» **The problem**: Switch each "value" in the entries below to "reading" and write the entries out again with nothing else changed. Leave out the pictures.

» **Data extracts**:
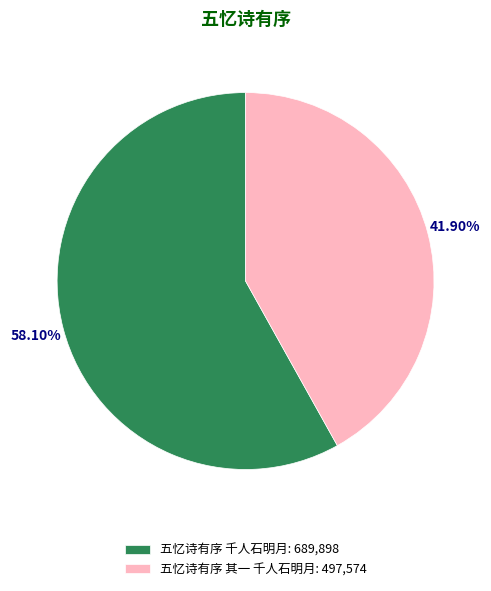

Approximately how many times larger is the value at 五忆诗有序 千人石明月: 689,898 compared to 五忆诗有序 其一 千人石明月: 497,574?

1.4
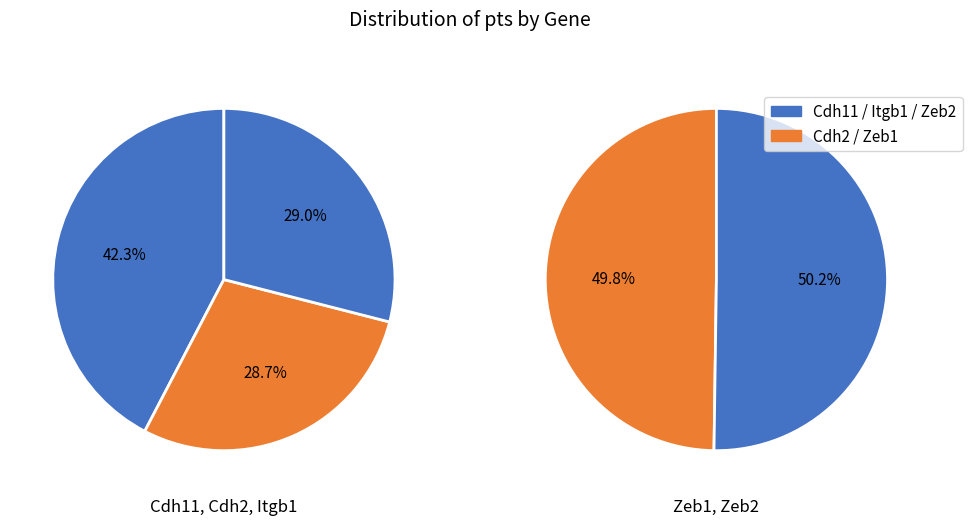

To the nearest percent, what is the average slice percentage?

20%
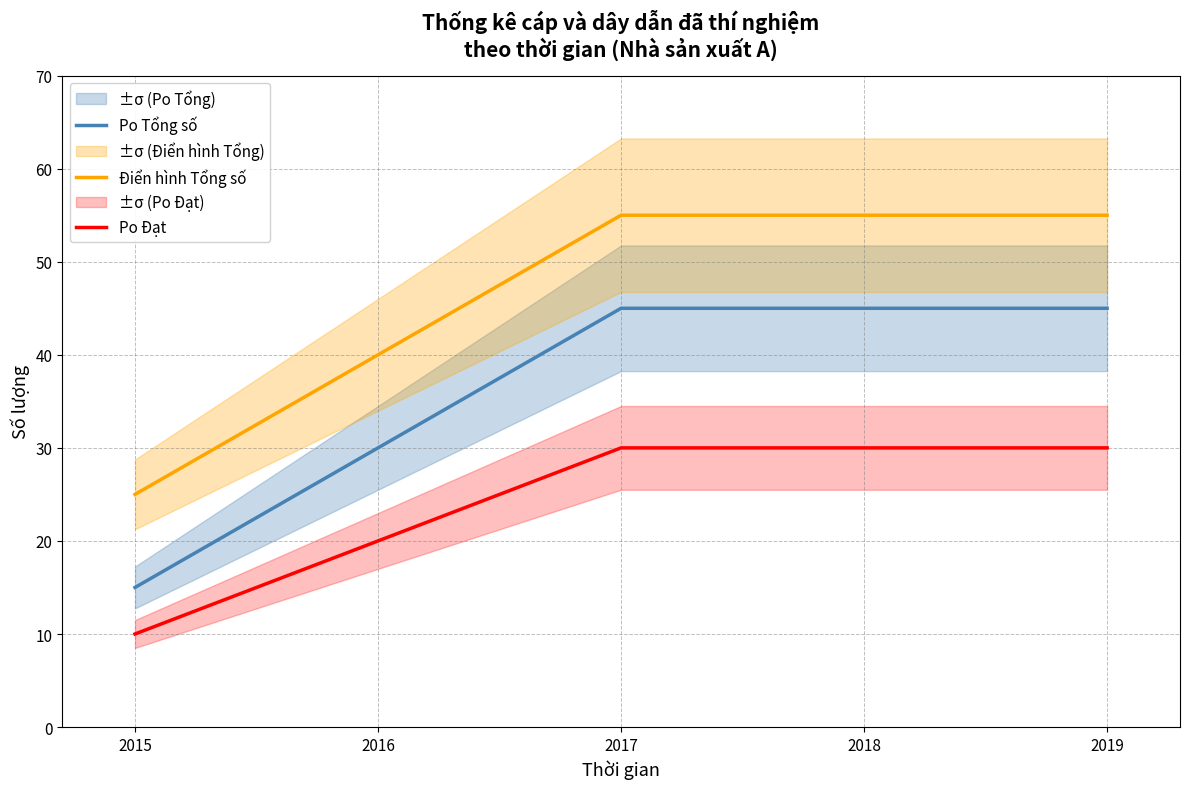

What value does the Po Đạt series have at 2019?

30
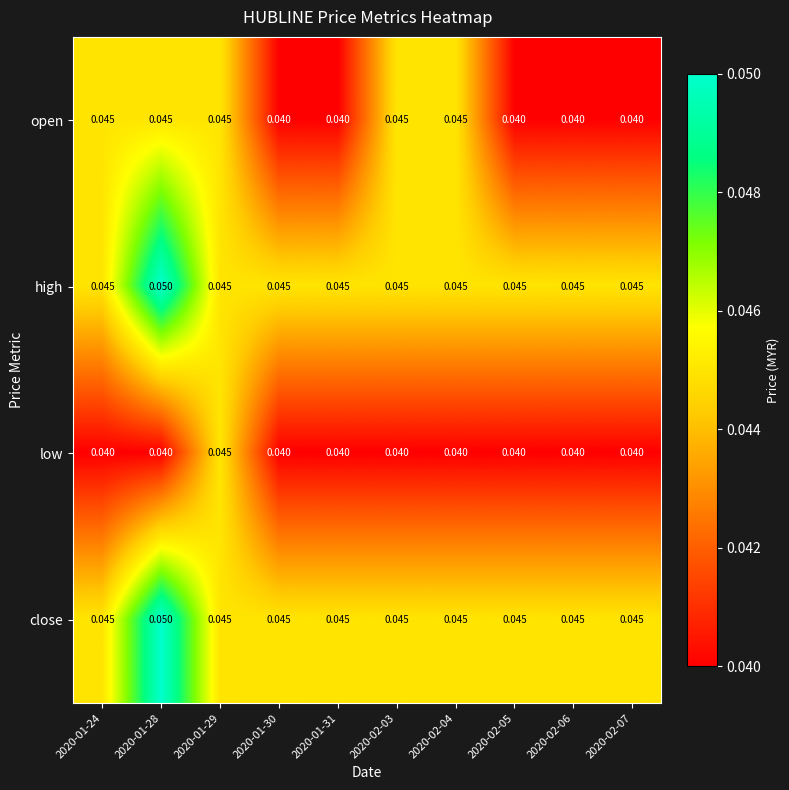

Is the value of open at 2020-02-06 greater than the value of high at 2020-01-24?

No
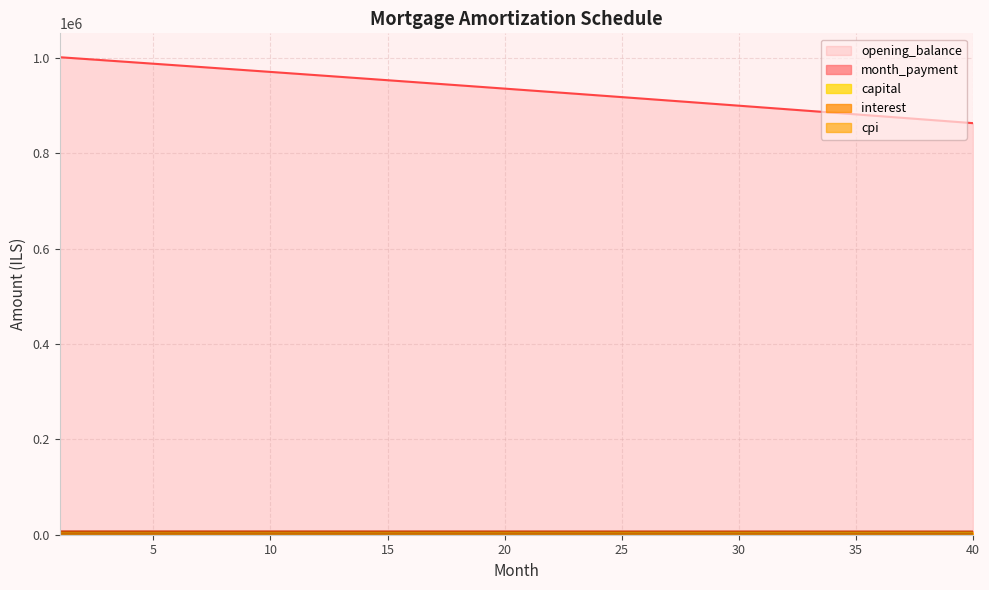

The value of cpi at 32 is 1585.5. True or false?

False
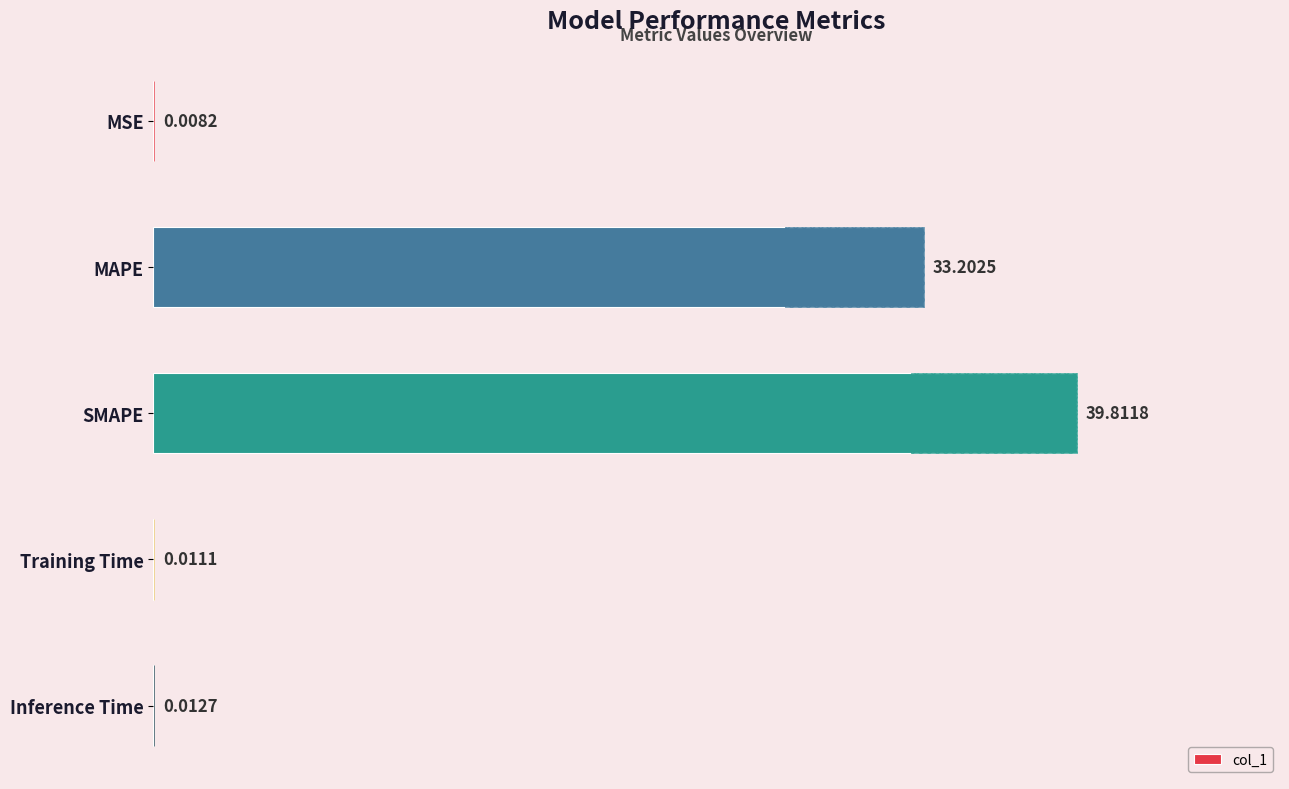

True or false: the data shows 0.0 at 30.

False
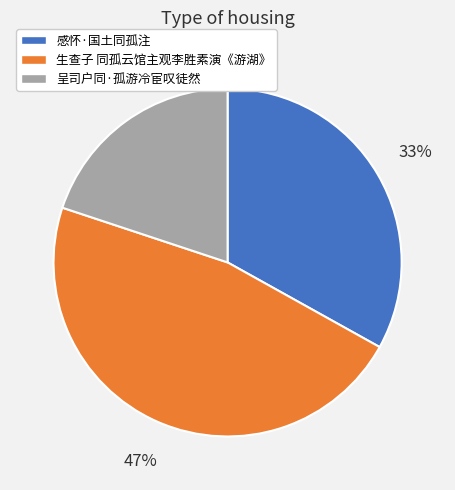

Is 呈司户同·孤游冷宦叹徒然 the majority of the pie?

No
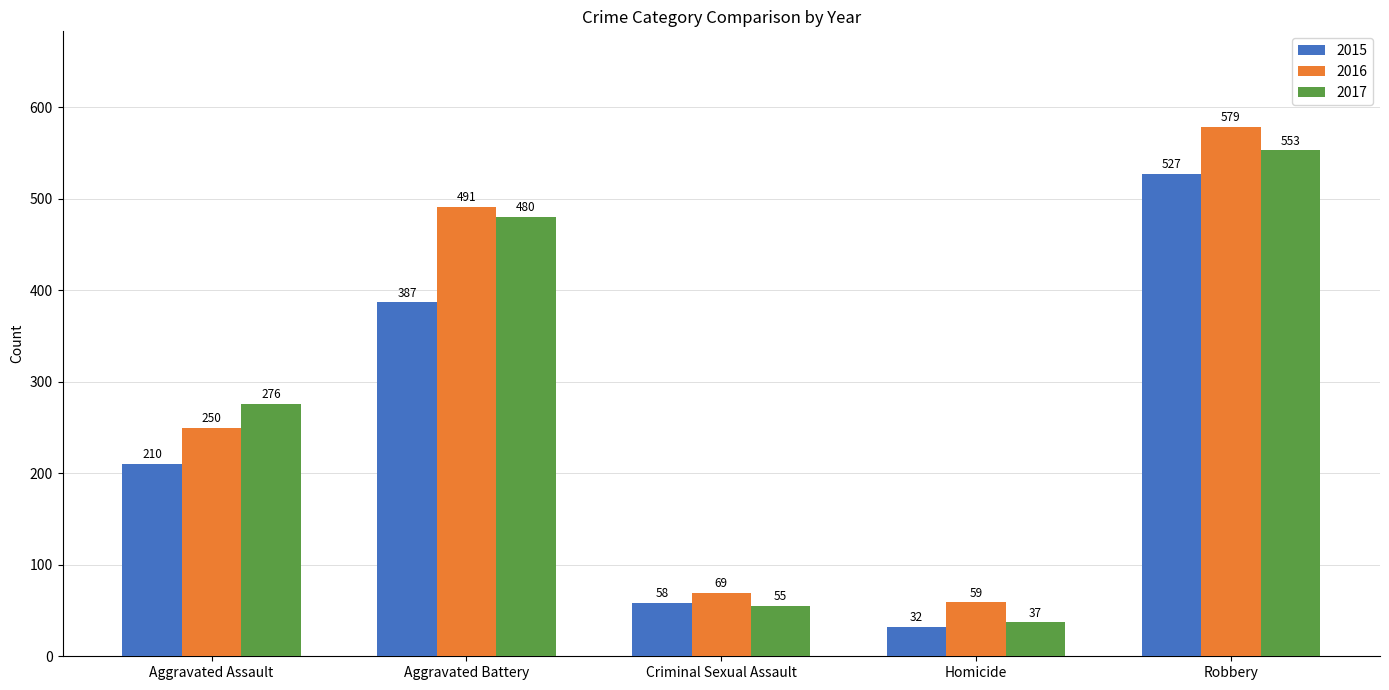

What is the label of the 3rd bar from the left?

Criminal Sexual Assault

» **Exercise solution**:
Approximately how many times larger is the reading at 五忆诗有序 千人石明月: 689,898 compared to 五忆诗有序 其一 千人石明月: 497,574?

1.4

To the nearest percent, what is the average slice percentage?

20%

What reading does the Po Đạt series have at 2019?

30

Is the reading of open at 2020-02-06 greater than the reading of high at 2020-01-24?

No

The reading of cpi at 32 is 1585.5. True or false?

False

True or false: the data shows 0.0 at 30.

False

Is 呈司户同·孤游冷宦叹徒然 the majority of the pie?

No

What is the label of the 3rd bar from the left?

Criminal Sexual Assault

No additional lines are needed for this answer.